**Exercise requirements**
Every line of the records that holds the word "ROTA" should be copied out.

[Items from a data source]

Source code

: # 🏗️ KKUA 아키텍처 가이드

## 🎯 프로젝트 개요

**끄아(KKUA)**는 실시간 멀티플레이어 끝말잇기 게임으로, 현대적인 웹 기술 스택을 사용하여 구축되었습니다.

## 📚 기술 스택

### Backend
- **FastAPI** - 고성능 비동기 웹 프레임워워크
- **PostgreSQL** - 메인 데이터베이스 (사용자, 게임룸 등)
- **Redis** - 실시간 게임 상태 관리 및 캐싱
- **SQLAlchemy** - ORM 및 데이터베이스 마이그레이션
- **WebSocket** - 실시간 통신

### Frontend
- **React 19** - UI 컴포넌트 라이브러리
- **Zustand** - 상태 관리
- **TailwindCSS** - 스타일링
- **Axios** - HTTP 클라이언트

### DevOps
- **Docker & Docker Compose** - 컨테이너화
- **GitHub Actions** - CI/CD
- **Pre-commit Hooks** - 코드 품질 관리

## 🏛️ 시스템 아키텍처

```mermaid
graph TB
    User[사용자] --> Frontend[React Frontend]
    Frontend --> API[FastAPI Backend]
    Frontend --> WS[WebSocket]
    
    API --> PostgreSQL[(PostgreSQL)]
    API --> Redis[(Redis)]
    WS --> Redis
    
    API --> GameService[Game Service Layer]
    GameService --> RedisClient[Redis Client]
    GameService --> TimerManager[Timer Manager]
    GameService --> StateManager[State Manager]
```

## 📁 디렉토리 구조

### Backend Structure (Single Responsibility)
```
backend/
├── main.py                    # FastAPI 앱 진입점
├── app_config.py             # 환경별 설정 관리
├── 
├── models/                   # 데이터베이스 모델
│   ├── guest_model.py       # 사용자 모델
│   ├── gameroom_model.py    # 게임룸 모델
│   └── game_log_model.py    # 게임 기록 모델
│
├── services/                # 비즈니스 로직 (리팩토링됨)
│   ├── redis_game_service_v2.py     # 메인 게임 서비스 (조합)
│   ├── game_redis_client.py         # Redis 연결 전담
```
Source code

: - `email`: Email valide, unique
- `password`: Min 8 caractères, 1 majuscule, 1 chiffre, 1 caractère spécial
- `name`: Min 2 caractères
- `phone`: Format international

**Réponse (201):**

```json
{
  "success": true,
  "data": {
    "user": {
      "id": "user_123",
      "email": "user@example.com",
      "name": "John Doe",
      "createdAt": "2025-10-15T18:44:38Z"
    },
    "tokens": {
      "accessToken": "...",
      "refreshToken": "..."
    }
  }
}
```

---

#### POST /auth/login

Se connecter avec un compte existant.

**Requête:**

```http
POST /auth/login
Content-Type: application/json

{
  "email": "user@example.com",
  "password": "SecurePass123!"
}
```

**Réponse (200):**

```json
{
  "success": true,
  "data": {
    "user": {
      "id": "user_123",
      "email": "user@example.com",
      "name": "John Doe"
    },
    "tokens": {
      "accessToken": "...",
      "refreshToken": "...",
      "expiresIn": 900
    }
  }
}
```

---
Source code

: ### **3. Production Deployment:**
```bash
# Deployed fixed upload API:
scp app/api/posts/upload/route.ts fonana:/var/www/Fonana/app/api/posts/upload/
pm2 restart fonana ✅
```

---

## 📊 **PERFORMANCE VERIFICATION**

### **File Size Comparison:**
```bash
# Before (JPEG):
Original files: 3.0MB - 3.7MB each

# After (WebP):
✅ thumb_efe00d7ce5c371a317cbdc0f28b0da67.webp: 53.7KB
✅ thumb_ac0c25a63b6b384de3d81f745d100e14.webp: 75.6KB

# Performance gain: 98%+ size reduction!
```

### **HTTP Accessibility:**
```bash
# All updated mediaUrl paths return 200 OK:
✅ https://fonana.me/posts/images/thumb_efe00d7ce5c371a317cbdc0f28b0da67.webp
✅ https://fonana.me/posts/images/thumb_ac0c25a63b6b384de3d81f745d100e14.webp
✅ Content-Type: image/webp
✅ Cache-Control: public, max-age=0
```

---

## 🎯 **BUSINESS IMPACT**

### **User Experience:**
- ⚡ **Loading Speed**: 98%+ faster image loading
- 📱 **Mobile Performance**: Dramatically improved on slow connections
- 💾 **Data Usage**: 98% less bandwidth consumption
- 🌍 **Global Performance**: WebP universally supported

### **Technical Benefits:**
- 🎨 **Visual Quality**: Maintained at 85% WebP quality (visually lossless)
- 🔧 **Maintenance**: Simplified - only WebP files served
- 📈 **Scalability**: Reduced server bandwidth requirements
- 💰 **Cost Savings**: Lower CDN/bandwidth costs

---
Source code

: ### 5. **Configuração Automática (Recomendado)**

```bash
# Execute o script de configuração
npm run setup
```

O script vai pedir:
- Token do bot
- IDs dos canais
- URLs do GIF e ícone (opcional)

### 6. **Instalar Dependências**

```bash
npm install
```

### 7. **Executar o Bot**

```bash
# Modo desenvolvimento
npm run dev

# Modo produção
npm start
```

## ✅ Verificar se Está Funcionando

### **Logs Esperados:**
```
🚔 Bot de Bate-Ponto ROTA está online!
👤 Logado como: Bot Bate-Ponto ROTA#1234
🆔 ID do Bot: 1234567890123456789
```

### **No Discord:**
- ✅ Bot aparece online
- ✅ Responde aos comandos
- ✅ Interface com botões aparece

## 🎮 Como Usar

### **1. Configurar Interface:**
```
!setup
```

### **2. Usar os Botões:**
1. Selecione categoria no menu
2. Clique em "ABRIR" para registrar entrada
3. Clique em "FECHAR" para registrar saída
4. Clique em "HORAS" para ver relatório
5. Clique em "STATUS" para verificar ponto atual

**Answer to this task**
🚔 Bot de Bate-Ponto ROTA está online!
👤 Logado como: Bot Bate-Ponto ROTA#1234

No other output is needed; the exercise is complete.